> **EXERCISES TO COMPLETE**
1) Answer these questions from the Hubble telescope text:
(a) What coverage does JWST completely lose?
(b) What is the key advantage of JWST?
(c) How long does HST visibility usually last, and why?
2) Extend the Hubble telescope text, picking up after its final sentence.

> **EXCERPTED TEXT**
####################
I'm thinking that we can probably build a new Hubble now for about what it would cost to fix the old one. What could we do with that? Make it easier to service? Increase its resolution? Add more instruments?
I don't disagree with the gist of the message in the parent post here. Just some details are egregiously wrong and allow me to correct them.
And besides, the current Hubble successor (JWST) is near IR and loses the visible.
It retains the visual coverage (more or less), but it completely loses near and far UV coverage, which cannot be compensated from ground. The key advantage of JWST is the gain in sensitivity (i.e., ability to detect a very faint stuff in sky). Ground telescopes can actually do very well to compensate the shortcomings of the JWST. As for UV, there is no replacement for the Hubble.
And ground-based telescopes don't provide the same quality of spectra that space-based telescopes can, nor can they provide as quiet long-time (many-orbit) acquisitions.
Ground telescopes usually provide a higher quality of spectral data than any spece-based telescope has ever achieved. Of course it depends on how you judge "quality" here. In my mind the quality is determined by the spectral resolution; if you base your judgement in spatial resolution, then you might be correct. Sub-arcsecond spectral imaging data are quite unobtainable from ground (possible in NIR, though).
And about the acquisition, spectral observations from the ground can be a long one (a few hours continuous),depending on the part of the sky. For the HST, the visibility doesn't necessarily last a few orbits. Usually less than one orbit, because the telescope boresight is obscured by the Earth itself. There is a continuous visibility zone (part of the sky that is visible throughout an orbit), but these are rare.
####################
> **SUPPLIED INFORMATION**
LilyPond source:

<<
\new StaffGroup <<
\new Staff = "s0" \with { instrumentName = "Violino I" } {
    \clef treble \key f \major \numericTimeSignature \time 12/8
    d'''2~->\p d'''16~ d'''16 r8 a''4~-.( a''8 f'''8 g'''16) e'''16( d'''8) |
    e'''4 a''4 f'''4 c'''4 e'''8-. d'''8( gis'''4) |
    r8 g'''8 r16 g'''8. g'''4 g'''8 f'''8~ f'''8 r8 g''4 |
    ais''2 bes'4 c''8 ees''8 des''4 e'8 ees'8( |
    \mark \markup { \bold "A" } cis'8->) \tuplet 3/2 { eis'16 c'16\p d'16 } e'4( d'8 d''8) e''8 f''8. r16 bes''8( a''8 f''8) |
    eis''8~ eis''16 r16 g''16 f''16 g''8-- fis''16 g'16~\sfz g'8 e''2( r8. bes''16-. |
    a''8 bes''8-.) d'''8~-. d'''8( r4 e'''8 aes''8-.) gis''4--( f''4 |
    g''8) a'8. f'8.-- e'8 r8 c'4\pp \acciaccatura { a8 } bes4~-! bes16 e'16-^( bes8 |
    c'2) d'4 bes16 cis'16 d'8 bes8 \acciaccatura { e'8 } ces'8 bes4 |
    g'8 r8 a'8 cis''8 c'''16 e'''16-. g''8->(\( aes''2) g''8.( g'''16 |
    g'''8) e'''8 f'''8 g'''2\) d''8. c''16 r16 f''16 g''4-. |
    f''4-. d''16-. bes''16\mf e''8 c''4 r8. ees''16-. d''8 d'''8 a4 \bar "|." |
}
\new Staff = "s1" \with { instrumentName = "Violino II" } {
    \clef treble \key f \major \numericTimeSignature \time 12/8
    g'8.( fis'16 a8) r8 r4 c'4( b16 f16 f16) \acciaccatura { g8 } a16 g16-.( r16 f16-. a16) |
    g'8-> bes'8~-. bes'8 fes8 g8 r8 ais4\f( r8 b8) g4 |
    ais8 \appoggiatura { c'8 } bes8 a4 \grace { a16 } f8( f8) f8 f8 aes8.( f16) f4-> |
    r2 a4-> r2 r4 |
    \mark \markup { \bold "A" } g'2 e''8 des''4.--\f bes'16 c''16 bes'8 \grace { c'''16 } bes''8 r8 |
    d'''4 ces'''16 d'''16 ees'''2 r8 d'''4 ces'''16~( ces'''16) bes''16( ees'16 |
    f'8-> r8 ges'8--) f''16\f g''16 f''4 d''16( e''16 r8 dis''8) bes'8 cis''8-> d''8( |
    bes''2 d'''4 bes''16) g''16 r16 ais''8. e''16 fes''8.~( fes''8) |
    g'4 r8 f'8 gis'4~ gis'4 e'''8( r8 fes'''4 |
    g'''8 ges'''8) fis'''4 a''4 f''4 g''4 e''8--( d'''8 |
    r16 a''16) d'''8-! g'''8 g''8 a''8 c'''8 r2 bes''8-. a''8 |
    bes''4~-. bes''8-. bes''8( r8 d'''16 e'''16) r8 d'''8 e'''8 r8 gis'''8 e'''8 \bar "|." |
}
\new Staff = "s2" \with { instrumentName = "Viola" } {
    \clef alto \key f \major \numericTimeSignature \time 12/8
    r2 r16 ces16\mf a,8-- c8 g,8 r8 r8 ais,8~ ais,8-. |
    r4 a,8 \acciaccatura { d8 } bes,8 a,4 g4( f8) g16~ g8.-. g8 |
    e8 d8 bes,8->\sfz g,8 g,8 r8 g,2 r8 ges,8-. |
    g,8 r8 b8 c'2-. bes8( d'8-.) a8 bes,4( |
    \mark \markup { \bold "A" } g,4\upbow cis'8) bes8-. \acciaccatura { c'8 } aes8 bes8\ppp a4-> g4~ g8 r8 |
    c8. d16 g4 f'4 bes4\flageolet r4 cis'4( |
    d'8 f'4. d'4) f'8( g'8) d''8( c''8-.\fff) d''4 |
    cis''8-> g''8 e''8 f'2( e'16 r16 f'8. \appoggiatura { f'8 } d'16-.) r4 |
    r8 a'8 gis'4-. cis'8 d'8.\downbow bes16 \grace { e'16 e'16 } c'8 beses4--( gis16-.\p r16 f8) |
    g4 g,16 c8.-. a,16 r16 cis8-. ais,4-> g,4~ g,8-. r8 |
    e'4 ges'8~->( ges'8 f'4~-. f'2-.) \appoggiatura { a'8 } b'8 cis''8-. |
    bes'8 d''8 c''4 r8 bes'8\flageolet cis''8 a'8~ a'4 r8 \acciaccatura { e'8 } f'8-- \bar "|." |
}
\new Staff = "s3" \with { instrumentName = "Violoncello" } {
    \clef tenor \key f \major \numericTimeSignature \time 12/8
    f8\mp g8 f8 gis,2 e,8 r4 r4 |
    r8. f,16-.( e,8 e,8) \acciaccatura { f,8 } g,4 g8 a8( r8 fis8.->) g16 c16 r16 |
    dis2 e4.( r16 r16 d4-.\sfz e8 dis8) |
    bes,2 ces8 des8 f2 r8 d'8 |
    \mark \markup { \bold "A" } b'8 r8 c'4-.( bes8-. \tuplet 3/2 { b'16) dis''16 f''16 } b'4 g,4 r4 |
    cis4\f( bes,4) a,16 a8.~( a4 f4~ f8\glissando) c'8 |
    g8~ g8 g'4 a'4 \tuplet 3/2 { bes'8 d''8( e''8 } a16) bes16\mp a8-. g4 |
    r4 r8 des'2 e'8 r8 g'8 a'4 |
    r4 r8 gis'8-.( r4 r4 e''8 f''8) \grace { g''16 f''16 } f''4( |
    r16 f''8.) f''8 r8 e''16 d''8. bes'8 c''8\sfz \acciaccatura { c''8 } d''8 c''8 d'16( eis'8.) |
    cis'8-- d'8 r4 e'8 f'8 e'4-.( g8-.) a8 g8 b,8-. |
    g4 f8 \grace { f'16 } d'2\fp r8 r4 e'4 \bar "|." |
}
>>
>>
####################
> **EXERCISE RESULTS**
1)
(a) Near and far UV coverage.
(b) The gain in sensitivity, meaning the ability to detect very faint things in the sky.
(c) Usually less than one orbit, because the Earth itself obscures the telescope boresight.

2)
Hubble is responsible for HUGE amounts of scientific research
It's not that huge in terms of scientific discovery, though a number of supported scientists per mission (FTE) are ridiculously large compared to any other mission (Chandra, Spitzer, etc).
I usually refrain, but this post was damned near unreadable. Punctuation and capitalization are important.
Anyway, no one has disputed the fact that Hubble can still do good science. The argument was whether or not a manned mission to perform service on the telescope is money well spent.
To use your car analogy, if your old car is breaking down, and you've already ordered a new one which will be delivered in a couple of months, is it a good idea to spend thousands of dollars repairing your existing one, or is it better to use that money to buy extras for your new car?
One of my neighbors at my apartments says he helped build the telescope some years back, and is very proud to say it. He's a retired mechanical engineer, and loves to build model-scaled planes, cars, boats and helicopters. He helped me buy my first telescope today, and though it wasn't very clean (second hand) he started to teach me how to use it. It's freaking awesome. I have hero worship for the guy because he has been closer to space than I'll ever get!!